If a line below contains the string "comprenez", copy it out.

**Data excerpts:**
----
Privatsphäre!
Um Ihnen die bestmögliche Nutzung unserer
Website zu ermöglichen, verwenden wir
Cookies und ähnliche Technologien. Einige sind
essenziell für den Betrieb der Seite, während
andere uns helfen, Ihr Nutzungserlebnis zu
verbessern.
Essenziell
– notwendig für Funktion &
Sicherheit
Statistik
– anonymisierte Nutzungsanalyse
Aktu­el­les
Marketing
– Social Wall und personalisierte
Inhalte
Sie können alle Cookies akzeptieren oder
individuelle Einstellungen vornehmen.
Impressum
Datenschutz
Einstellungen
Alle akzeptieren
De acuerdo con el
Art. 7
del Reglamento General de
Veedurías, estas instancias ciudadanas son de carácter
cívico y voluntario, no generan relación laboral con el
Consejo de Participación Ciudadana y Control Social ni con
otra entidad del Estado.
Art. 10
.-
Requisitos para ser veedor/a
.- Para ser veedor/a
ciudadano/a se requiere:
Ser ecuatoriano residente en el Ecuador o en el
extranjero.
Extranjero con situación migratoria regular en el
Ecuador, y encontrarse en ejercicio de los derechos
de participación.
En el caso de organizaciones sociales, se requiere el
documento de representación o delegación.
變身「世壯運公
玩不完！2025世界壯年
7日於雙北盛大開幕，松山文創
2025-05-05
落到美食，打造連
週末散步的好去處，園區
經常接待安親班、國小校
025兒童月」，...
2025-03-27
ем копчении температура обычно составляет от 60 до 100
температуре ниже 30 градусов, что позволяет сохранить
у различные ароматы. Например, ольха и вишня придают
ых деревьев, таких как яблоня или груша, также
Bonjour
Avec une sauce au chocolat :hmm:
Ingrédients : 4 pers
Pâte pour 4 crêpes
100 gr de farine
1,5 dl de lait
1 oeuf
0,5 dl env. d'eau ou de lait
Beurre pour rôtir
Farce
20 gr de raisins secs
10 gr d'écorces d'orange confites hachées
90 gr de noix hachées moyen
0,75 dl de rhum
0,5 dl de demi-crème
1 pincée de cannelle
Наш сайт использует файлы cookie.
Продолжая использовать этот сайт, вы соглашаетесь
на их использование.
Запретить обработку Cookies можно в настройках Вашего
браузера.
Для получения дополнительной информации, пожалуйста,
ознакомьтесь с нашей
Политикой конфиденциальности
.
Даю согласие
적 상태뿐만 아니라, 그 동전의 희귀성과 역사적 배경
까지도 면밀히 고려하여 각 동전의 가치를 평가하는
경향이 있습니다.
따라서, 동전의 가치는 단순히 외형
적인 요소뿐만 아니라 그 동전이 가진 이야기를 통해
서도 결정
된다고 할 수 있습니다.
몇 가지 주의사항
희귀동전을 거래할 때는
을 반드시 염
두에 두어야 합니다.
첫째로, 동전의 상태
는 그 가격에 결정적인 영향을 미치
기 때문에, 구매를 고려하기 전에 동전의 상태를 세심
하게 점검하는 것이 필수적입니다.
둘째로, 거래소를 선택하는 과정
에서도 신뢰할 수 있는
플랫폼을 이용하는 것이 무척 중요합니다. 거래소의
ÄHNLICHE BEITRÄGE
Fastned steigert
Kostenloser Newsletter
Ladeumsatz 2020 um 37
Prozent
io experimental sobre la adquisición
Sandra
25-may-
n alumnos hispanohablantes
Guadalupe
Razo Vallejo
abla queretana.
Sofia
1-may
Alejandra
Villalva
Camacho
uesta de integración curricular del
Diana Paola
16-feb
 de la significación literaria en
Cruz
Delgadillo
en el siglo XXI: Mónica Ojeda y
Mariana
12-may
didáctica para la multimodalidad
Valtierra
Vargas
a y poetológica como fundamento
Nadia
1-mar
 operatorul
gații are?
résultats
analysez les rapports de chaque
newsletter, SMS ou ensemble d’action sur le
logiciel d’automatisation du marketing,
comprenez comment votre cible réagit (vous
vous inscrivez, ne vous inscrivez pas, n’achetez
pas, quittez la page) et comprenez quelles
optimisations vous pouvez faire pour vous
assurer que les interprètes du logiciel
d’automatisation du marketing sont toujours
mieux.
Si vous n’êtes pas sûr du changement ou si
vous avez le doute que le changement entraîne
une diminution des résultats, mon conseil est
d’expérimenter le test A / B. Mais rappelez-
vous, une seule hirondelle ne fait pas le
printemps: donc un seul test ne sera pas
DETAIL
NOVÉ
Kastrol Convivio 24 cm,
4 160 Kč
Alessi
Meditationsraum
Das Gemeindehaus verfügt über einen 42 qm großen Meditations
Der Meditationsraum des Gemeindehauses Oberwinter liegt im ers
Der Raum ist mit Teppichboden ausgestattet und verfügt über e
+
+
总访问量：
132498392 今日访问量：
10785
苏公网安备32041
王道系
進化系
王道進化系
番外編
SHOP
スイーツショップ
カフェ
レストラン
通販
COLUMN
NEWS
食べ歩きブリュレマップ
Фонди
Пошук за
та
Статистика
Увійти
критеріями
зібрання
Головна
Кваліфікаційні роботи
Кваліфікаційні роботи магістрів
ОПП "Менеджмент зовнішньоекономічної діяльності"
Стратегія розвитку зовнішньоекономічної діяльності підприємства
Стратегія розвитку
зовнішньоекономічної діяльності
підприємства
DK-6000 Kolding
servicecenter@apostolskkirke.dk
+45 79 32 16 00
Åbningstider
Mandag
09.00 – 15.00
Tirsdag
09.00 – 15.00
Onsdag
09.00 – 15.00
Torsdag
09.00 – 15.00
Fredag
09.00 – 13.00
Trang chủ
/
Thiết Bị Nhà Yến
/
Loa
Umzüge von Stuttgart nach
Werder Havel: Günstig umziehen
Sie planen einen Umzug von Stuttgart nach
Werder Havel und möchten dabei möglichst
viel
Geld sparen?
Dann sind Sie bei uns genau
----
**Solution for this problem:**
comprenez comment votre cible réagit (vous
pas, quittez la page) et comprenez quelles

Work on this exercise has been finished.